As a rule, any property which is real estate with a legal ownership right before the marital period is the private property of a spouse. If there was no change in the process before and during the marriage period, which would affect this private ownership, the private ownership status would not change after the divorce.
However, if the real estate is a house under private ownership and that there has been shared use, then it is still under the private ownership of that person at the time of official divorce. If the departing spouse has difficulty in moving, then he or she is entitled to reside in the house for a duration of 06 months, starting from the date of termination of the marriage relationship, unless otherwise agreed by the spouses[2]. This provision expresses the spousal affection, even after divorce and at the same time shows the humanity in creating a place to live for a departed spouse who is struggling and by giving him or her enough time and conditions to find another suitable accommodation.
Conversely, if there is an impact of both the husband and wife to the property ownership rights, the properties could be considered as the common properties of the spouses, specifically as follows:
- Before the marital period, the spouse has established the matrimonial property regime agreement according to the provisions of law. Consequently, there is an agreement in this document stating that the properties are the common properties of the spouses so that any property formed before and during the marriage period will be considered as the common properties of the spouses;
- During the marital period, the spouses’ private properties will be merged into the common properties of the spouses as agreed by them. At that time, the spouses must make a written matrimonial agreement on the common properties of the spouses, and because it is real estate, this document must be notarised or certified by the competent notary organisation.
When either of the above cases occurs, upon divorce, if no agreement could be reached by the spouses and upon request, the Court will divide the common properties of the spouses according to the principle of common properties division and in accordance with the Law on Marriage and Family.
Currently, there is a controversial topic: if the properties are privately owned or used by a spouse but is additionally invested in and built by the spouses during the marriage period, could it become the common properties of the spouses[4]? Many people think that if they are the properties of a spouse, it is impossible to transform private properties into common properties of the spouses without his or her mutual consent. Contrary to this view, another view is that the current property value has greatly increased thanks to the joint efforts of both spouses during the marriage period. As a result, it is not reasonable to consider this as private properties of each spouse.

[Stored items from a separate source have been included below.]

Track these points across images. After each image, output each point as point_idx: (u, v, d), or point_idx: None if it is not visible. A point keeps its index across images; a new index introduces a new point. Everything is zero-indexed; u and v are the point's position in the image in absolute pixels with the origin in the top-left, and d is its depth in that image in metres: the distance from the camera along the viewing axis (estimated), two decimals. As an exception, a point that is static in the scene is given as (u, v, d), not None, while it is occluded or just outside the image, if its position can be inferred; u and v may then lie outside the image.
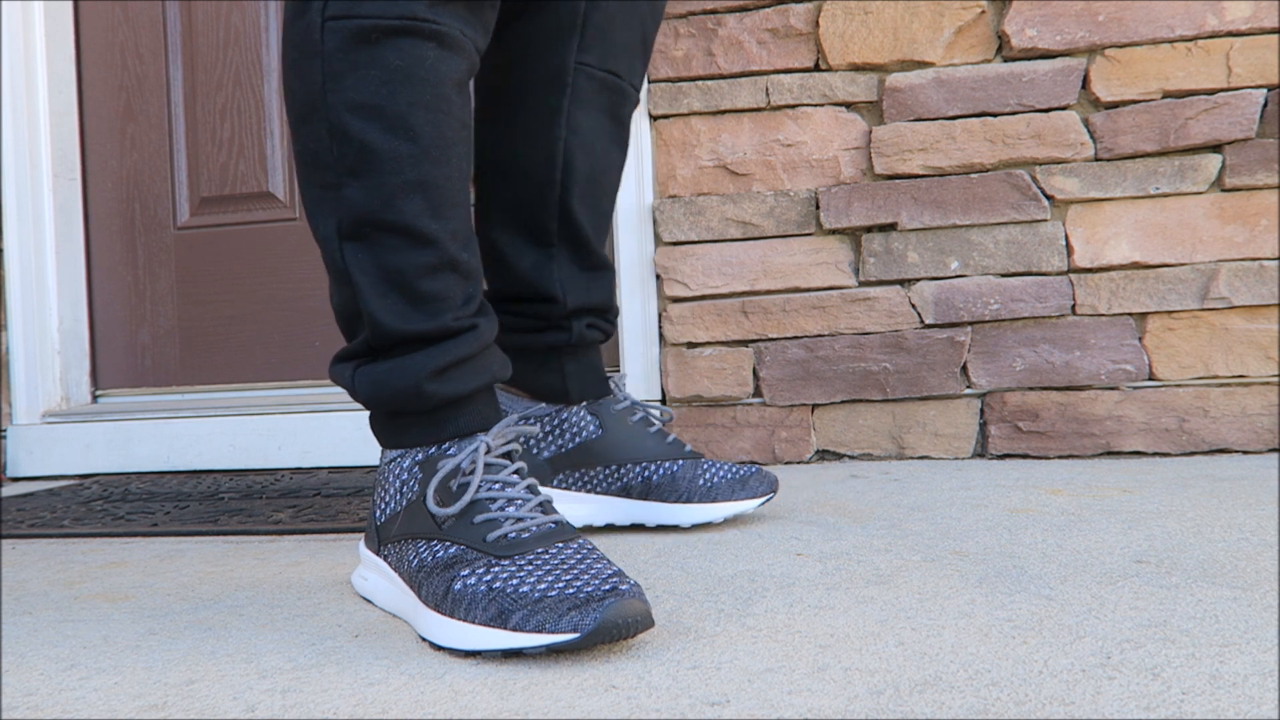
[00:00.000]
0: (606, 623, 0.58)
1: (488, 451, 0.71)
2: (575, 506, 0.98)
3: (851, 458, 1.45)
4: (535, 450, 0.97)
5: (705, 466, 0.98)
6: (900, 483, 1.23)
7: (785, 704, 0.52)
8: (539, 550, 0.65)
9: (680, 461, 0.97)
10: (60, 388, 1.81)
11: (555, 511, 0.70)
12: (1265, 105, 1.33)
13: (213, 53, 1.81)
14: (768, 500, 0.98)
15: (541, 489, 0.94)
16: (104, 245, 1.86)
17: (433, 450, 0.73)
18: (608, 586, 0.60)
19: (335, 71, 0.70)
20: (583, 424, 0.98)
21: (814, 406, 1.46)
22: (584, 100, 0.94)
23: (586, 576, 0.62)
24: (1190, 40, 1.36)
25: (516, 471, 0.71)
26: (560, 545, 0.66)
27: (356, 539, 1.04)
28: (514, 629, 0.59)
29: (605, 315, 1.01)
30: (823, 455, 1.46)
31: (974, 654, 0.58)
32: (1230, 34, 1.35)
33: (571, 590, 0.60)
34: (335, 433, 1.65)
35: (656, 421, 1.01)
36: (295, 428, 1.66)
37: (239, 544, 1.04)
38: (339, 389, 1.75)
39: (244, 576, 0.88)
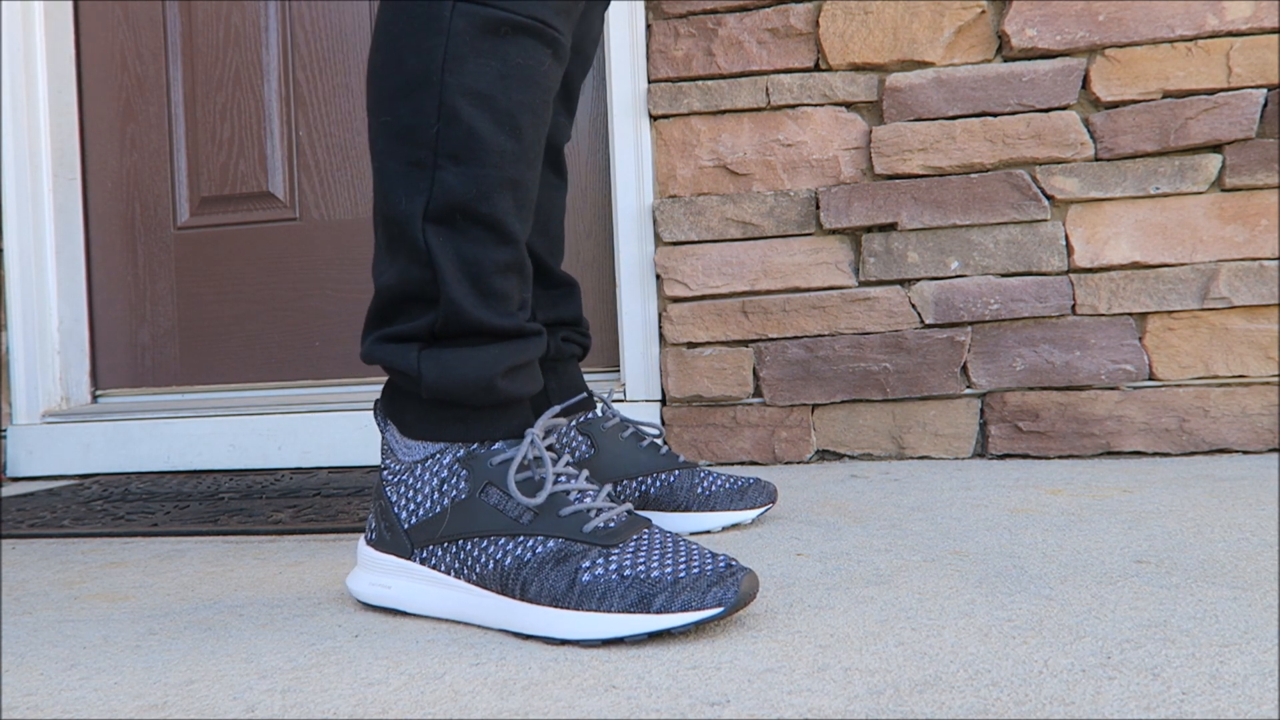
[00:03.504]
0: (744, 594, 0.63)
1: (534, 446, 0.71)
2: None
3: (851, 458, 1.45)
4: None
5: (702, 476, 0.98)
6: (900, 483, 1.23)
7: (785, 704, 0.52)
8: (635, 538, 0.67)
9: (676, 472, 0.98)
10: (60, 388, 1.81)
11: (618, 499, 0.73)
12: (1265, 105, 1.33)
13: (213, 53, 1.81)
14: (765, 510, 0.98)
15: None
16: (104, 245, 1.86)
17: (475, 448, 0.71)
18: (723, 565, 0.65)
19: (458, 54, 0.69)
20: (574, 444, 0.98)
21: (814, 406, 1.46)
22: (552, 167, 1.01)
23: (699, 558, 0.66)
24: (1190, 40, 1.36)
25: (570, 464, 0.73)
26: (647, 533, 0.69)
27: (357, 539, 1.04)
28: (659, 611, 0.62)
29: (578, 328, 1.03)
30: (823, 455, 1.46)
31: (974, 654, 0.58)
32: (1230, 34, 1.35)
33: (698, 570, 0.64)
34: (335, 433, 1.65)
35: (648, 435, 1.01)
36: (295, 428, 1.66)
37: (239, 544, 1.04)
38: (339, 389, 1.75)
39: (244, 576, 0.88)
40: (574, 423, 0.98)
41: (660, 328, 1.51)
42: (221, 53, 1.81)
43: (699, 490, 0.97)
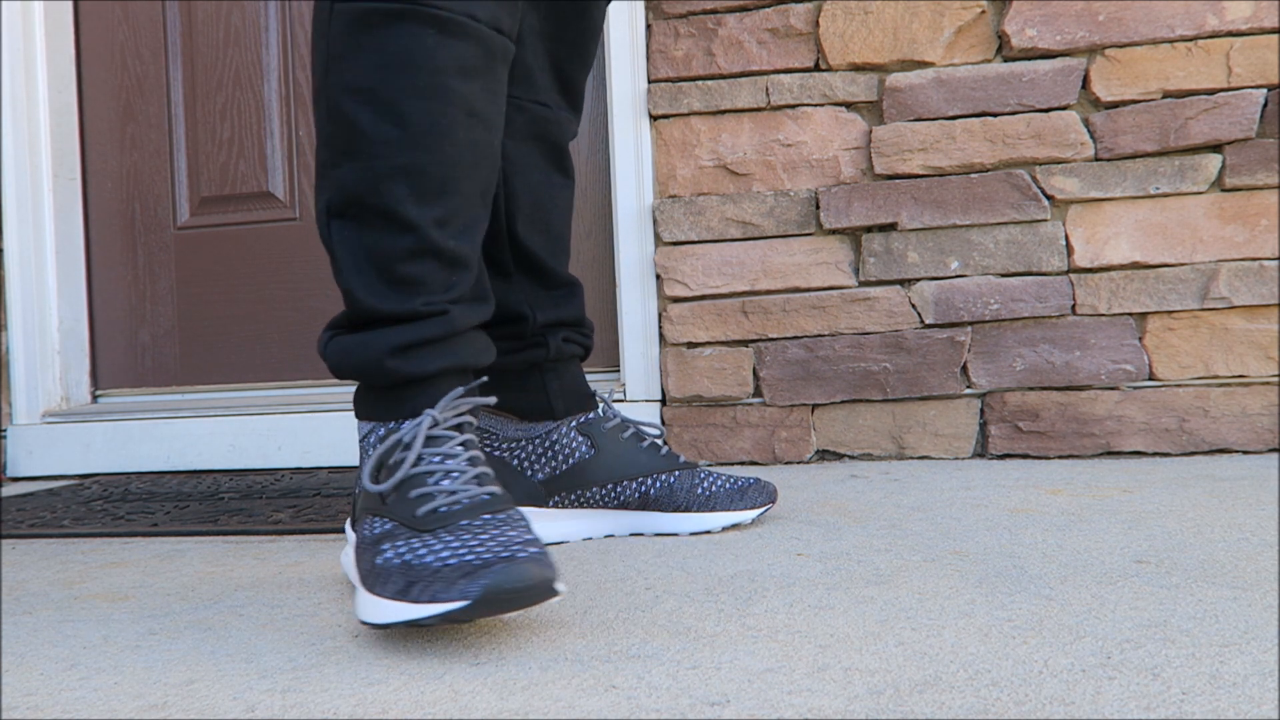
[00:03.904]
0: (492, 588, 0.57)
1: (435, 425, 0.72)
2: (572, 523, 0.97)
3: (851, 458, 1.45)
4: (530, 472, 0.96)
5: (703, 477, 0.98)
6: (900, 483, 1.23)
7: (785, 704, 0.52)
8: (464, 522, 0.66)
9: (676, 473, 0.97)
10: (60, 388, 1.81)
11: (493, 483, 0.70)
12: (1265, 105, 1.33)
13: (213, 53, 1.81)
14: (765, 510, 0.98)
15: (537, 509, 0.96)
16: (104, 245, 1.86)
17: (391, 425, 0.74)
18: (506, 553, 0.60)
19: (337, 54, 0.72)
20: (575, 445, 0.97)
21: (814, 406, 1.46)
22: (514, 132, 0.95)
23: (490, 544, 0.61)
24: (1190, 40, 1.36)
25: (463, 443, 0.72)
26: (488, 517, 0.66)
27: (356, 539, 1.04)
28: (413, 600, 0.60)
29: (580, 329, 1.02)
30: (823, 455, 1.46)
31: (974, 654, 0.58)
32: (1230, 34, 1.35)
33: (470, 558, 0.60)
34: (335, 433, 1.65)
35: (649, 436, 1.00)
36: (295, 428, 1.66)
37: (239, 544, 1.04)
38: (339, 389, 1.75)
39: (244, 576, 0.88)
40: (574, 423, 0.98)
41: (660, 328, 1.51)
42: (221, 53, 1.81)
43: (699, 490, 0.96)
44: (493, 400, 0.77)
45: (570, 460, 0.96)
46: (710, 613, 0.69)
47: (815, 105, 1.46)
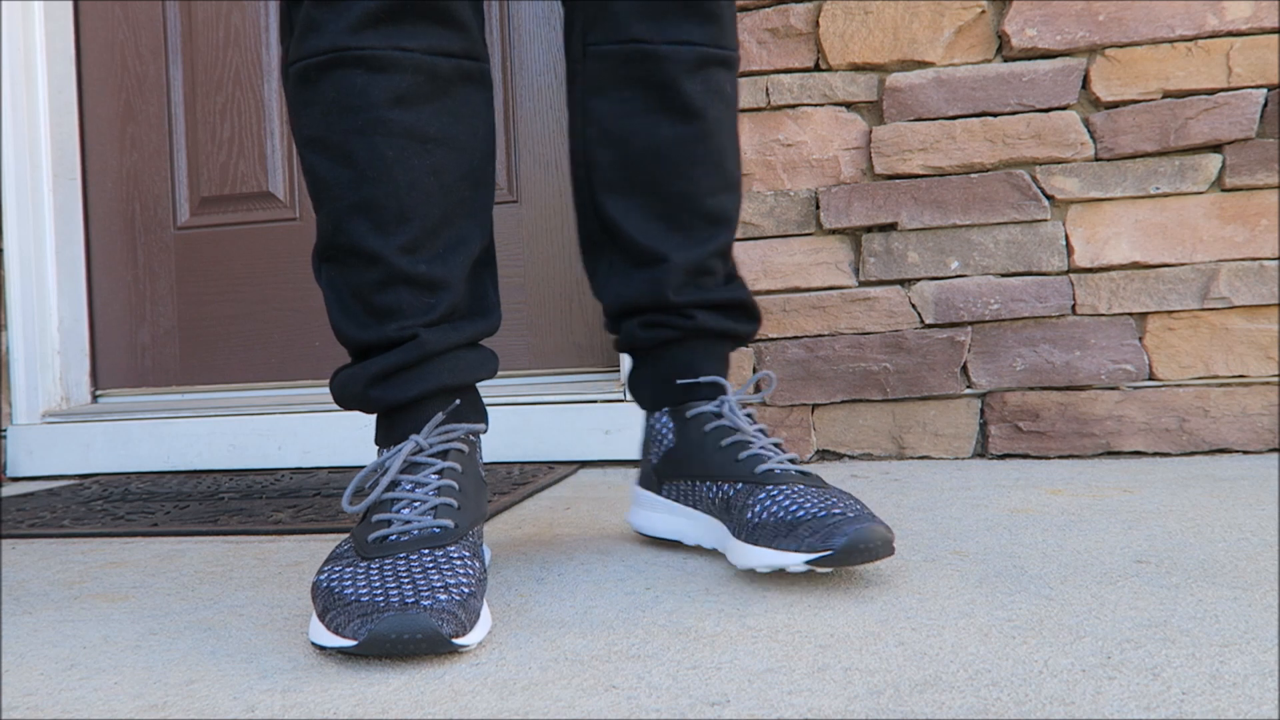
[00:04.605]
0: (377, 635, 0.58)
1: (418, 451, 0.74)
2: (682, 521, 0.88)
3: (851, 458, 1.45)
4: (650, 456, 0.91)
5: (761, 496, 0.78)
6: (900, 483, 1.23)
7: (785, 704, 0.52)
8: (402, 555, 0.66)
9: (740, 484, 0.81)
10: (60, 388, 1.81)
11: (451, 515, 0.70)
12: (1265, 105, 1.33)
13: (213, 53, 1.81)
14: (823, 558, 0.70)
15: (649, 493, 0.91)
16: (104, 245, 1.86)
17: (385, 453, 0.77)
18: (411, 599, 0.60)
19: (295, 111, 0.77)
20: (664, 432, 0.90)
21: (814, 406, 1.46)
22: (599, 84, 0.85)
23: (403, 587, 0.62)
24: (1190, 40, 1.36)
25: (439, 471, 0.73)
26: (425, 552, 0.67)
27: (356, 539, 1.04)
28: (325, 625, 0.62)
29: (662, 311, 0.87)
30: (823, 455, 1.46)
31: (974, 654, 0.58)
32: (1230, 34, 1.35)
33: (377, 598, 0.61)
34: (335, 433, 1.65)
35: (737, 432, 0.83)
36: (295, 428, 1.66)
37: (239, 544, 1.04)
38: (339, 389, 1.75)
39: (244, 576, 0.88)
40: (666, 409, 0.88)
41: (660, 328, 1.51)
42: (221, 53, 1.81)
43: (748, 515, 0.77)
44: (481, 427, 0.78)
45: (662, 447, 0.90)
46: (710, 613, 0.69)
47: (815, 105, 1.46)
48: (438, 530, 0.69)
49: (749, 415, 0.85)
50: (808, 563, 0.70)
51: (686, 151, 0.84)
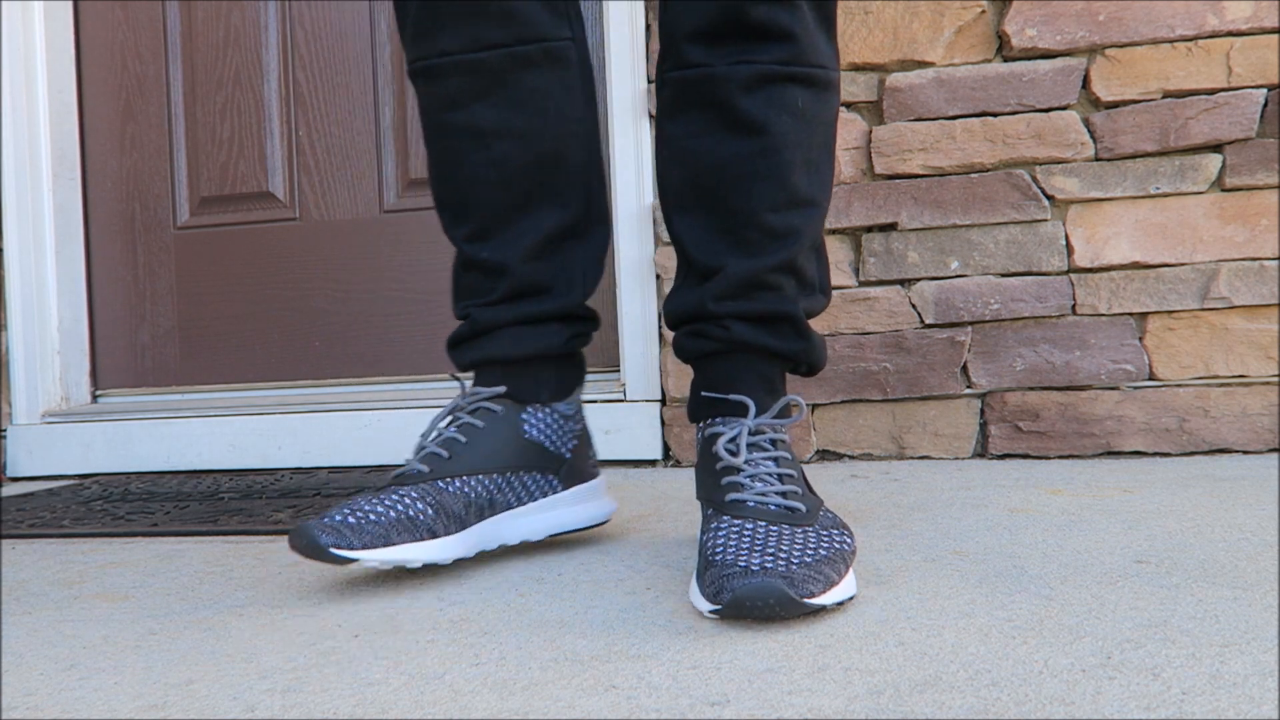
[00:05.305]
0: (309, 543, 0.76)
1: (457, 409, 0.88)
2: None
3: (851, 458, 1.45)
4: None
5: (714, 526, 0.75)
6: (900, 483, 1.23)
7: (785, 704, 0.52)
8: (386, 488, 0.82)
9: (710, 510, 0.79)
10: (60, 388, 1.81)
11: (423, 460, 0.84)
12: (1265, 105, 1.33)
13: (213, 53, 1.81)
14: (716, 612, 0.65)
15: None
16: (104, 245, 1.86)
17: None
18: (351, 519, 0.79)
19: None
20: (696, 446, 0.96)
21: (814, 406, 1.46)
22: (670, 108, 0.85)
23: (357, 510, 0.79)
24: (1190, 40, 1.36)
25: (457, 425, 0.87)
26: (391, 488, 0.82)
27: (356, 539, 1.04)
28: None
29: (702, 321, 0.85)
30: (823, 455, 1.46)
31: (974, 654, 0.58)
32: (1230, 34, 1.35)
33: (351, 519, 0.78)
34: (335, 433, 1.65)
35: (736, 456, 0.80)
36: (295, 428, 1.66)
37: (239, 544, 1.04)
38: (339, 389, 1.75)
39: (244, 576, 0.88)
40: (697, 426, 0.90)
41: (660, 328, 1.51)
42: (221, 53, 1.81)
43: (703, 541, 0.77)
44: (500, 389, 0.88)
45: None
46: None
47: (815, 105, 1.46)
48: (409, 470, 0.82)
49: (773, 441, 0.79)
50: (710, 612, 0.66)
51: (746, 167, 0.82)
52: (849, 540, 0.74)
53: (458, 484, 0.82)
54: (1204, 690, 0.51)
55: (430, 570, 0.84)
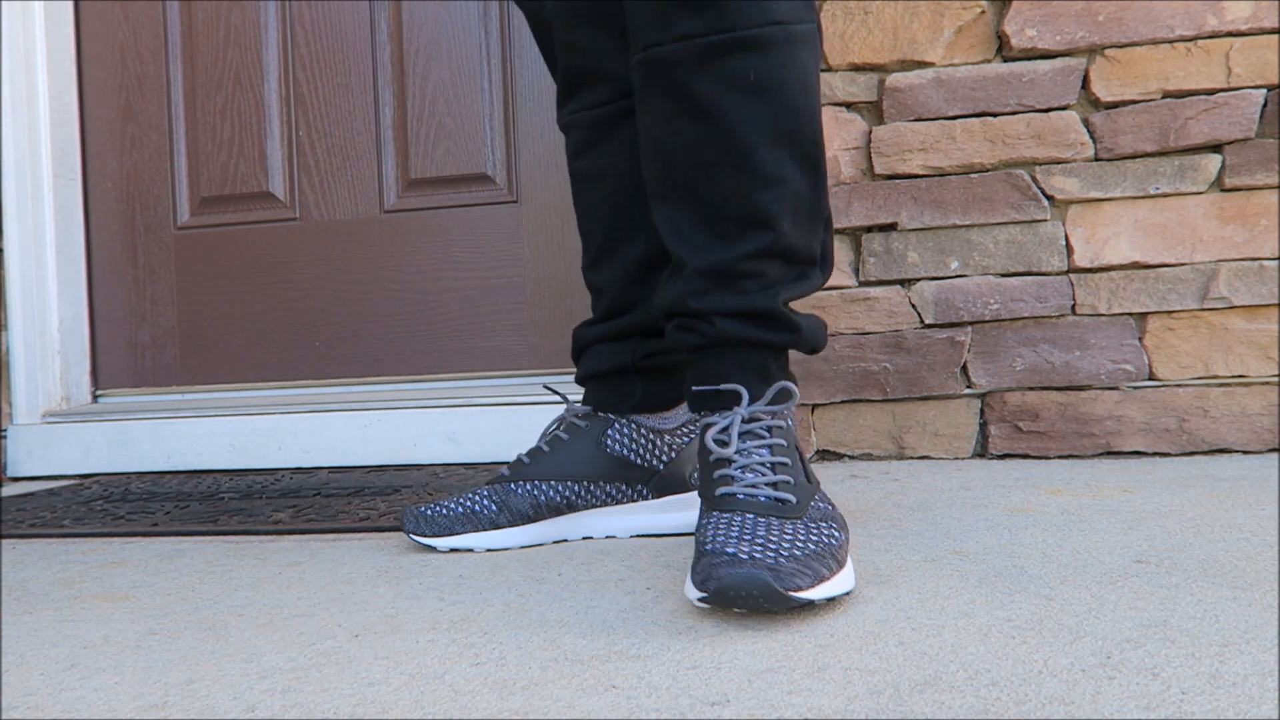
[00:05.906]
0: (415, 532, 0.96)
1: (561, 419, 1.00)
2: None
3: (851, 458, 1.45)
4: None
5: (705, 521, 0.77)
6: (900, 483, 1.23)
7: (785, 704, 0.52)
8: (478, 486, 0.97)
9: (703, 502, 0.90)
10: (60, 388, 1.81)
11: (511, 465, 0.97)
12: (1265, 105, 1.33)
13: (213, 53, 1.81)
14: (704, 599, 0.66)
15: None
16: (104, 245, 1.86)
17: None
18: (459, 510, 0.96)
19: None
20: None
21: (814, 406, 1.46)
22: (640, 95, 0.83)
23: (454, 504, 0.97)
24: (1190, 40, 1.36)
25: (548, 436, 0.98)
26: (469, 490, 0.98)
27: (357, 539, 1.04)
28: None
29: (688, 316, 0.84)
30: (823, 455, 1.46)
31: (974, 654, 0.58)
32: (1230, 34, 1.35)
33: (452, 509, 0.96)
34: (335, 433, 1.65)
35: (726, 447, 0.82)
36: (295, 428, 1.66)
37: (239, 544, 1.04)
38: (339, 389, 1.75)
39: (244, 576, 0.88)
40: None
41: (660, 328, 1.51)
42: (221, 53, 1.81)
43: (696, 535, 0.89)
44: (586, 408, 0.98)
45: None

Despite the above arguments, it is not too difficult to identify the common properties of the spouses on the basis of classifying properties as objects under the Civil Code. A non-consumable object is an object which, after having been used many times, substantially retains its original characteristics, appearance and use functions, due to its characteristics[6]. Such an object cannot be transformed into common properties of the spouses. If the non-consumable objects are repaired, maintained, or renovated and still retain their value or that the value has increased, then this added value arising from the private or common properties of the spouses will be considered since at this time, the property is not the same as the original object. Let’s take the case of an object with its own characteristics, symbols, shapes, colours, materials, features and locations which is the private property of a spouse and is used and managed as common properties of the spouses. Over time, the value of the object increases even without the active development from both spouses. When divorced, this object, though increasing in value, is still considered to be private property, which is more reasonable because of its specific physical characteristics, which is still such object as before the marital period. However, if the object is sold, then the amount of money now (increased in number) must be considered as a common properties taking into account the efforts of the two spouses.
Facing the
above debate, the Vietnam Notary Association offered the following
solution: if during the process of
management and joint use, the value of the properties were raised and that the owner of these properties proves that the
embellishment of the properties are based on his or her private properties and
without any contribution from the other spouse, he or she shall automatically be entitled to independently dispose the properties
and vice versa. Indeed, if it could
not be proven, then according to the principle
of presumption by law, the value invested
to develop the properties are sourced from the mutual properties, the
contribution of both spouses during the marital period, so when making
transactions for these properies, it requires
approval of the spouses even if this
is still the private property of a spouse.
[2] Article 63 of Law on Marriage and Family 2014.
[4] Hoang Yen, “Entanglementt in establishing common properties of husband and wife”, Can Tho Newspaper – Social-legal section, https://baocantho.com.vn/vuong-mac-trong-viec-xac-lap-tai-san-chung-vo-chong-a111748.html.
[6] Article 112.2 of the Civil Code 2015.